*** Opening Dataset excerpts ***
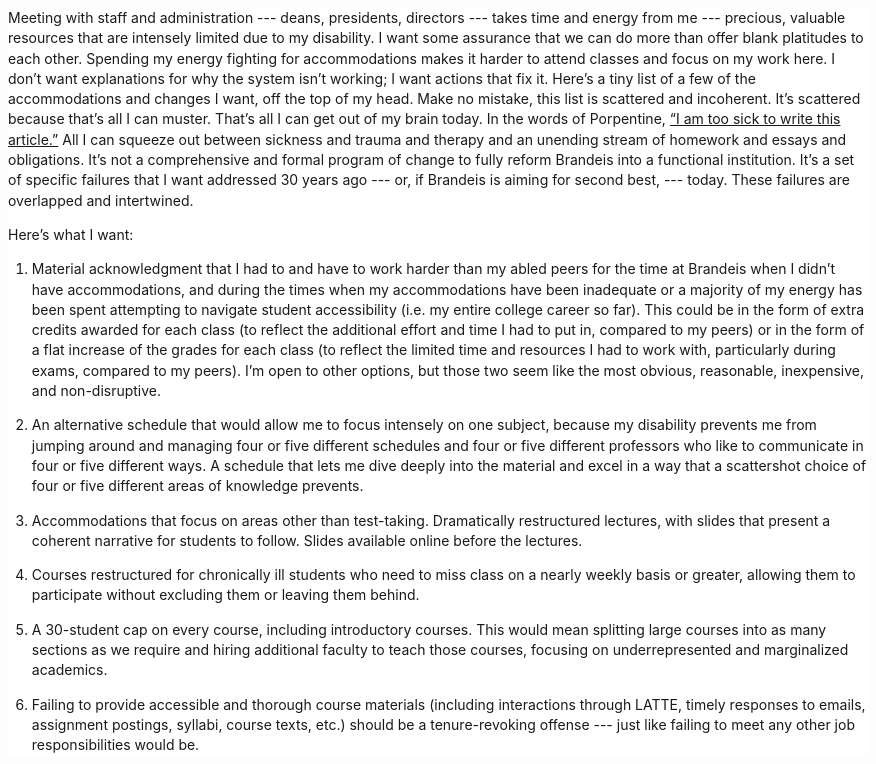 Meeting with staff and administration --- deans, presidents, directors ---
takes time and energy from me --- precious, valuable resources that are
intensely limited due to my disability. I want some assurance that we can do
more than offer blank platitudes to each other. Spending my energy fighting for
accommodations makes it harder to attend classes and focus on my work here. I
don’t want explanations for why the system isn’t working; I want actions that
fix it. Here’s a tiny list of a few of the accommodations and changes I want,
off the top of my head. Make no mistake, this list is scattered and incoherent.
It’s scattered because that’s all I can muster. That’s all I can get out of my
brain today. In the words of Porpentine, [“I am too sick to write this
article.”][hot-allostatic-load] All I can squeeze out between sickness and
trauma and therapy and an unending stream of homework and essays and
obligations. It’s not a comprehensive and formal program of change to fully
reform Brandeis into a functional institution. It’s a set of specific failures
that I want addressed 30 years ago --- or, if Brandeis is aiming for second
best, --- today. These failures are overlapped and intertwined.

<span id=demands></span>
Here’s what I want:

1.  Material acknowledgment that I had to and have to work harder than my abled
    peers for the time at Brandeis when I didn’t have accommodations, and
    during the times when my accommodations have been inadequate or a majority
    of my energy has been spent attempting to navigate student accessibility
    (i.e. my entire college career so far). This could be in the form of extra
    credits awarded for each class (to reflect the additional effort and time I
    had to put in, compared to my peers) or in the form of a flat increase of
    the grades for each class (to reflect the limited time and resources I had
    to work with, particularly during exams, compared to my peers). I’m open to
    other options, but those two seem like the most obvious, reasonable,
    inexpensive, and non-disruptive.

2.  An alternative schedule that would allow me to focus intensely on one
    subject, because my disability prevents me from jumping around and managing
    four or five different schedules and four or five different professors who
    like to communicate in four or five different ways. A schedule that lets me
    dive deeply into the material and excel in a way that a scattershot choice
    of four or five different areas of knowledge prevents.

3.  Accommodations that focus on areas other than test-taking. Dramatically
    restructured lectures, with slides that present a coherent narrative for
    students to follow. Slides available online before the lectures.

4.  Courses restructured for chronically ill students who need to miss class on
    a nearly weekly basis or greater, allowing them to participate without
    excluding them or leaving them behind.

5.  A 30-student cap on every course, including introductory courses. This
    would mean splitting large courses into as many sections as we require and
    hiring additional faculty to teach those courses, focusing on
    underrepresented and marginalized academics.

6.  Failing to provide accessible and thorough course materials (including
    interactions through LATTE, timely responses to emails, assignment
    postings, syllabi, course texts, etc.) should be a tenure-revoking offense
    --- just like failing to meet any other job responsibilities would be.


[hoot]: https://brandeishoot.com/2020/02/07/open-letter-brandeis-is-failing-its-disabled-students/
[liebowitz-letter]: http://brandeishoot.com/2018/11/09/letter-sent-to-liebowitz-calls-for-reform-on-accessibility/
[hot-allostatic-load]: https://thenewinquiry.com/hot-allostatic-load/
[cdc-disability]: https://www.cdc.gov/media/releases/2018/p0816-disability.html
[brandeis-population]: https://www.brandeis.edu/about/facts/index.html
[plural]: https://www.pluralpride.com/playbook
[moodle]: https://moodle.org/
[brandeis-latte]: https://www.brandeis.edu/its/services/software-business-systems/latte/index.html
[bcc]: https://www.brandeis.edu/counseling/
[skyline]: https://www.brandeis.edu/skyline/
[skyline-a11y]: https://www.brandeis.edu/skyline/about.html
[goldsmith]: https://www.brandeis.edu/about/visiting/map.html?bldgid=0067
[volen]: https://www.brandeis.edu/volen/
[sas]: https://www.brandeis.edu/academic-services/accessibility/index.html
*** Closing Dataset excerpts ***
### Request:
Copy exactly the lines from the one with "interactions through LATTE, timely" down to the last line of the records above, and leave out everything else.

### Exercise solution:
    interactions through LATTE, timely responses to emails, assignment
    postings, syllabi, course texts, etc.) should be a tenure-revoking offense
    --- just like failing to meet any other job responsibilities would be.


[hoot]: https://brandeishoot.com/2020/02/07/open-letter-brandeis-is-failing-its-disabled-students/
[liebowitz-letter]: http://brandeishoot.com/2018/11/09/letter-sent-to-liebowitz-calls-for-reform-on-accessibility/
[hot-allostatic-load]: https://thenewinquiry.com/hot-allostatic-load/
[cdc-disability]: https://www.cdc.gov/media/releases/2018/p0816-disability.html
[brandeis-population]: https://www.brandeis.edu/about/facts/index.html
[plural]: https://www.pluralpride.com/playbook
[moodle]: https://moodle.org/
[brandeis-latte]: https://www.brandeis.edu/its/services/software-business-systems/latte/index.html
[bcc]: https://www.brandeis.edu/counseling/
[skyline]: https://www.brandeis.edu/skyline/
[skyline-a11y]: https://www.brandeis.edu/skyline/about.html
[goldsmith]: https://www.brandeis.edu/about/visiting/map.html?bldgid=0067
[volen]: https://www.brandeis.edu/volen/
[sas]: https://www.brandeis.edu/academic-services/accessibility/index.html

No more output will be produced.